**To do**
Exclude images; transcribe the rest of the data exactly.

Images with localized body landmarks:
+-------+
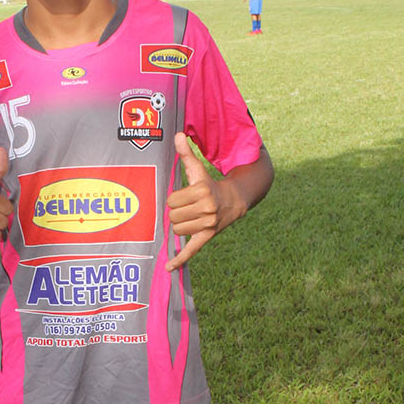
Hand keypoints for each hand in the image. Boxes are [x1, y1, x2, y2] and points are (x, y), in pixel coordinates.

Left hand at [165, 133, 245, 271]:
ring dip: (179, 225)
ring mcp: (208, 224)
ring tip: (190, 218)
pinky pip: (191, 250)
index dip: (174, 199)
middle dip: (177, 212)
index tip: (183, 197)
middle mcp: (207, 208)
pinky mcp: (207, 237)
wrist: (234, 201)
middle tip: (187, 208)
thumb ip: (186, 154)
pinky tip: (169, 268)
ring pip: (178, 231)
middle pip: (174, 217)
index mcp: (202, 191)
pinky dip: (180, 260)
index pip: (172, 201)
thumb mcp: (198, 169)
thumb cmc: (209, 184)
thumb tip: (177, 135)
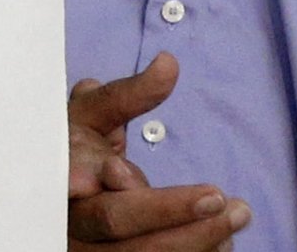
+-------+
**Problem solution**
Hand keypoints for each hand in the image. Boxes are [x1, y1, x2, y2] and points are (x, y), in pixel coordinates.

Left hand at [165, 133, 245, 271]:
ring dip: (179, 225)
ring mcp: (208, 224)
ring tip: (190, 218)
pinky pip: (191, 250)
index dip: (174, 199)
middle dip: (177, 212)
index tip: (183, 197)
middle mcp: (207, 208)
pinky mcp: (207, 237)
wrist: (234, 201)
middle tip: (187, 208)
thumb ip: (186, 154)
pinky tip: (169, 268)
ring pip: (178, 231)
middle pip: (174, 217)
index mcp: (202, 191)
pinky dip: (180, 260)
index pip: (172, 201)
thumb mcp: (198, 169)
thumb cmc: (209, 184)
thumb tip: (177, 135)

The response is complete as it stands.